* [Required action]: Could you set down exactly the lines of the data below, starting at the one that holds "Picture 1: One" and ending at the one that holds "Step-by-step proofreading of", both included, and only those?

* [Exercise material]:

........

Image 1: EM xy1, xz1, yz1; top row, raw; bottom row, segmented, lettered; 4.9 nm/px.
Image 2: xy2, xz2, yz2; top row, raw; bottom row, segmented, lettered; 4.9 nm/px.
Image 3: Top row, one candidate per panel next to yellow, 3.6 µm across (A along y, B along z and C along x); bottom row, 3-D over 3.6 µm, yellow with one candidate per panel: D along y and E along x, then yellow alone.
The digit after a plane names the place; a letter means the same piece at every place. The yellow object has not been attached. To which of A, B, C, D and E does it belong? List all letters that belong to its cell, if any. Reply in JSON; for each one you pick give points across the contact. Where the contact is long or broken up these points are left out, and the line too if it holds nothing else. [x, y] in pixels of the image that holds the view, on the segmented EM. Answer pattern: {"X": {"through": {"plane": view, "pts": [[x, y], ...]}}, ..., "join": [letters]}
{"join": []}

........

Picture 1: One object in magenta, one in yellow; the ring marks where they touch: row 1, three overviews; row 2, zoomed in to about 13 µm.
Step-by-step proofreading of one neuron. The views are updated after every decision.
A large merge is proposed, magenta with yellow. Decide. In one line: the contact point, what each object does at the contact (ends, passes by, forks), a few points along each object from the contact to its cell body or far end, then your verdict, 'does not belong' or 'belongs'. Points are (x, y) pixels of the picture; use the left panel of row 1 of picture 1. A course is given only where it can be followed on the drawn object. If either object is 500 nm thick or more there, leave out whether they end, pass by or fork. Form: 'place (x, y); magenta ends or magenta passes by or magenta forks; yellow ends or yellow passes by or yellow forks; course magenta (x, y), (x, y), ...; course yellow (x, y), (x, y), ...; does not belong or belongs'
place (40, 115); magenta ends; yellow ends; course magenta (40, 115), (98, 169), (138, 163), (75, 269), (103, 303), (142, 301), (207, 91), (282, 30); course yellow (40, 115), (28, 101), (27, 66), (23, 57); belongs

........

* [Problem solution]:
Picture 1: One object in magenta, one in yellow; the ring marks where they touch: row 1, three overviews; row 2, zoomed in to about 13 µm.
Step-by-step proofreading of one neuron. The views are updated after every decision.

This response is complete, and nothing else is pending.